Thursday, January 26, 2012

Another Walk with more Memories.

I took another walk to find myself, it was a six hour walk really. I was thinking about my friends again, and I was writing about my book again (yes the one I given up on)  listening to the 50th ep of Final Fantasy Union at the park, after it got dark, I looked at the moon and watched it for what seem like forever. I have this habit of trying to grasp it in my hand, as if it will give me wish, funny as I also saw shooting star and may a wish on it.

Today it was warm and it was slightly windy (very slight) it remind of the time that I would go north to see my family, it was a calming memory really.

As the days go by, I feel my fear and loneliness growing. I think the reasons I like walking is to relive past, it's like walking to the past to find path again. Thing about memories is that no matter how much you try, you lose them, it's a sad feeling as I want to try and remember the past, to honor my life, to keep it my heart as it will help to affirm I am alive.

Mood: Confused
Music: Final Fantasy Type-0 - ZERO / BUMP OF CHICKEN
Phrase of the day: "Don't Stop, Carry On!" - Victory Gundam

Dollow Rlance

Tuesday, January 24, 2012

The friends I miss

I was thinking about the friends from my past, and I was taking a good look at myself.

I will be very upfront, I am the worst person to my friends, I am a person believed that I could be alone all my life, I need the friends that I left behind and I would say "Who needs them, I am strong". I told myself that they did not care, and I hated them so much. But then I realized that it was just life, and some times we lose friends as we move on in life.

Today I was watching The Disappearance of Haruhi Suzumiya and I was thinking about one of my friends from high school, and I found that I miss them, I went the down stairs to my kitchen to get somethings to eat, and I began to think about my friend again, their smile; and I lost it, I cried, I cried because I miss them so much, I am so lonely and I wanted some one talk to; and to listen their ideas and wanted them to hear mine.
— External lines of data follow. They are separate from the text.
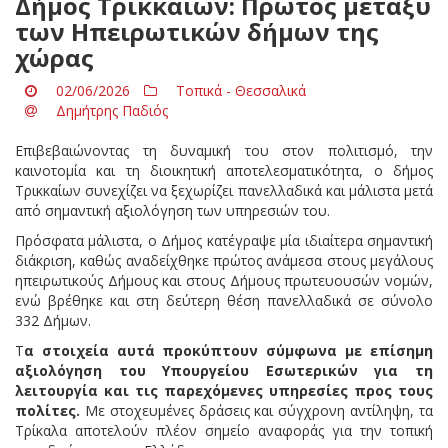
Δήμος Τρικκαίων: Πρώτος μεταξύ
των Ηπειρωτικών δήμων της
χώρας
02/06/2026
Τοπικά - Θεσσαλικά
Δημήτρης Παδιός
Επιβεβαιώνοντας τη δυναμική του στον πολιτισμό, την
καινοτομία και τη διοικητική αποτελεσματικότητα, ο δήμος
Τρικκαίων συνεχίζει να ξεχωρίζει πανελλαδικά και μάλιστα μετά
από σημαντική αξιολόγηση των υπηρεσιών του.
Πρόσφατα μάλιστα, ο Δήμος κατέγραψε μία ιδιαίτερα σημαντική
διάκριση, καθώς αναδείχθηκε πρώτος ανάμεσα στους μεγάλους
ηπειρωτικούς Δήμους και στους Δήμους πρωτευουσών νομών,
ενώ βρέθηκε και στη δεύτερη θέση πανελλαδικά σε σύνολο
332 Δήμων.
Τ
α στοιχεία αυτά προκύπτουν σύμφωνα με επίσημη
αξιολόγηση του Υπουργείου Εσωτερικών για τη
λειτουργία και τις παρεχόμενες υπηρεσίες προς τους
πολίτες.
Με στοχευμένες δράσεις και σύγχρονη αντίληψη, τα
Τρίκαλα αποτελούν πλέον σημείο αναφοράς για την τοπική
I stepped outside into the cold air and cried, I was sorry for treating my friends likes crap, for trying to play the strong loner type and being silent about myself.

I am sorry, I want to go back in time and tell them I am sorry, and tell them so much stuff, to not ignore them and always believe that they abandoned me. It was I who abandon them, I want to say I love you guys, I want you to know I want us to be together again even for just a little while, I want to say "I Love you, you mean the world to me, and I want you to know that I will remember you."

I love my friends so much

Mood: Broken up
Music: The Disappearance of Haruhi Suzumiya - Gymnopedies Dai 1-3 ban
Phrase of the day: "There is no greater sorrow than to recall in misery the time when we were happy" - Dante

Dollow Rlance

Wednesday, January 11, 2012

Walking and the feelings that I have

Again a long time since I last posted

I love to take walks for many reasons, I always see it as a way to run away from my problems that could never be solved very easily. Walk across the street and pass house that stand, and I as I move to the park, I will go the baseball benches and sit for a little while, then I walk again and wonder around. I always look at the sky too, that's something everyone does I know, but when I look to it would sometimes put my hand towards it as if I was trying to reach something there, to grab it, to take it with me, but I never to get it, when the moon is out in the day I would enclosed my hand around it too, but I would not be able to get that as well. I wish I could run away forever and enjoy the wind against my face. I love to walk, and the path is always in front of me, and will try reach the end.

Mood: Hopeful but sad
Music: Spiral: Suiri no Kizuna
Phrase of the day: "...As long as you never give up; there will as be hope, so I'm sure fate can be changed"
Madoka Narumi from Spiral: The Bond of Reasoning

"I'm sure it can Madoka , I'm sure it can."